In this video legendary commodity trader Jim Rogers delivers some of the best common sense analysis I've seen for gold:
1) Gold has been up 12 years in a row. It was long overdue for a correction.
2) Good news is no longer even driving gold higher. When something is good news for something and it goes down, you should be very very worried.
That second pearl of wisdom is priceless. If good news doesn't drive gold higher, what will?
In this video Don Hayes defines gold as a "fear index" much like I did in an article I wrote back in March. As optimism returns to the markets, pessimism will visit the gold market. He also focused on the US Dollar, as did the first video reviewed above. A stronger dollar will likely keep gold getting weaker. Basically a bet on gold is a bet against our Federal Reserve, and one of the best known axioms on Wall Street is "don't fight the Fed."
In this video Fortress Investment founder Michael Novogratz points out a similar theme. If QE and all the other things favorable to gold aren't driving it higher, what will? It is unlikely that we will see another 2008 anytime soon, so what will be gold's second act? It is hard to create a scenario worst than 2008 anytime in the near future. More on Michael's analysis can be found in this article. Later in another interview Michael claimed that gold was the classic bubble and that he wouldn't be surprised to see gold reach $500/oz. He stated that when bubbles burst they go all the way down.
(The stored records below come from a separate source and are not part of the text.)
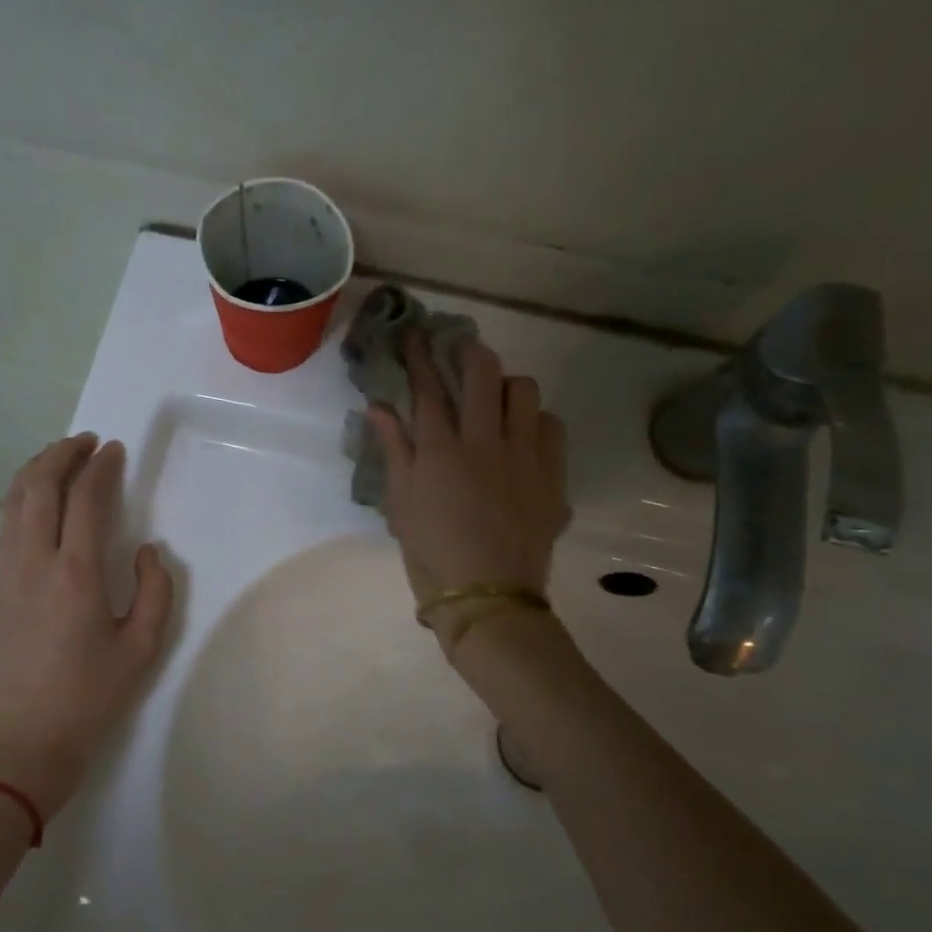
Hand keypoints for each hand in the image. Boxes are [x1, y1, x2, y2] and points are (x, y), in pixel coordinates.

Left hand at [0, 433, 173, 818]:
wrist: (25, 743)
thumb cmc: (91, 698)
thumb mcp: (143, 649)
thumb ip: (156, 590)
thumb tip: (149, 551)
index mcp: (76, 574)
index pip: (86, 498)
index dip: (101, 467)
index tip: (114, 451)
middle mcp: (34, 561)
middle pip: (40, 486)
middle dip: (62, 453)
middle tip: (87, 443)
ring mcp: (5, 573)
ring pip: (13, 501)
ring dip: (36, 470)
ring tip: (60, 459)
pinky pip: (4, 526)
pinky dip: (20, 498)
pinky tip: (36, 502)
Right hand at [368, 335, 568, 658]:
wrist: (488, 597)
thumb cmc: (432, 553)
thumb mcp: (401, 504)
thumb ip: (394, 450)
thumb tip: (378, 406)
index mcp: (441, 451)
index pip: (427, 388)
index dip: (419, 356)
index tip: (415, 334)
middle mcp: (485, 442)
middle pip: (483, 373)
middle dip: (469, 352)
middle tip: (461, 352)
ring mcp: (525, 456)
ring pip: (525, 391)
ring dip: (506, 386)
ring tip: (496, 399)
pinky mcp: (553, 476)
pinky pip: (552, 427)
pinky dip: (536, 421)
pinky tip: (524, 437)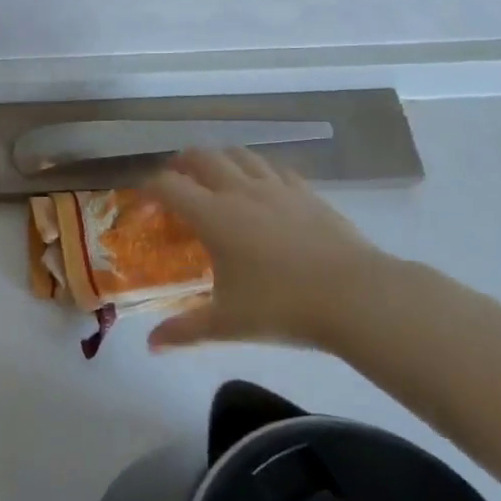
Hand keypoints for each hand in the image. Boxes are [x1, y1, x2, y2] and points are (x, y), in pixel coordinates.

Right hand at [144, 149, 384, 351]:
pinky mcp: (307, 193)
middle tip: (175, 181)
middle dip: (181, 163)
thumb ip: (185, 330)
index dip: (149, 186)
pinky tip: (263, 189)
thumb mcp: (228, 323)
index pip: (168, 185)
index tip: (142, 198)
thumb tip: (152, 346)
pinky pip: (275, 169)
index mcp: (213, 215)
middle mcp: (240, 191)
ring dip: (220, 159)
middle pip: (201, 157)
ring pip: (240, 154)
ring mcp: (277, 188)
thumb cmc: (282, 307)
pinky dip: (258, 171)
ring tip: (215, 176)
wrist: (358, 297)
Soros and other major gold holders have also been selling. The video highlights how there is some buying, but the price trend is still down, and catching a falling knife often ends up badly.
In conclusion, in my opinion we are on the backside of the gold bubble, and while gold may have its bear market rallies, they are likely to be nothing more than dead cat bounces or technical retracements. While it is only a small sample of opinions, all the above linked videos identified price targets below where gold is trading today. Two years ago you would have been hard pressed to find 3 interviews bearish on gold in a month. The linked videos above were recorded over a few day period, and I was unable to find any bullish videos for gold except this one by Peter Schiff, who has almost all his credibility tied to a gold rally. Personally I think his analysis represents the worst out there and is founded upon a complete and utter misunderstanding of our monetary system. If I was going to develop a buy signal for gold, it would be when Peter Schiff turns bearish on gold. He and people that follow his analysis are likely to be the last to throw in the towel on gold. When that happens, I will turn bullish on gold.
Disclaimer: This article is not an investment recommendation. Any analysis presented in this article is illustrative in nature, is based on an incomplete set of information and has limitations to its accuracy, and is not meant to be relied upon for investment decisions. Please consult a qualified investment advisor. The information upon which this material is based was obtained from sources believed to be reliable, but has not been independently verified. Therefore, the author cannot guarantee its accuracy. Any opinions or estimates constitute the author's best judgment as of the date of publication, and are subject to change without notice.
Disclosure: I have no positions in any stocks mentioned, and no plans to initiate any positions within the next 72 hours. I wrote this article myself, and it expresses my own opinions. I am not receiving compensation for it (other than from Seeking Alpha). I have no business relationship with any company whose stock is mentioned in this article.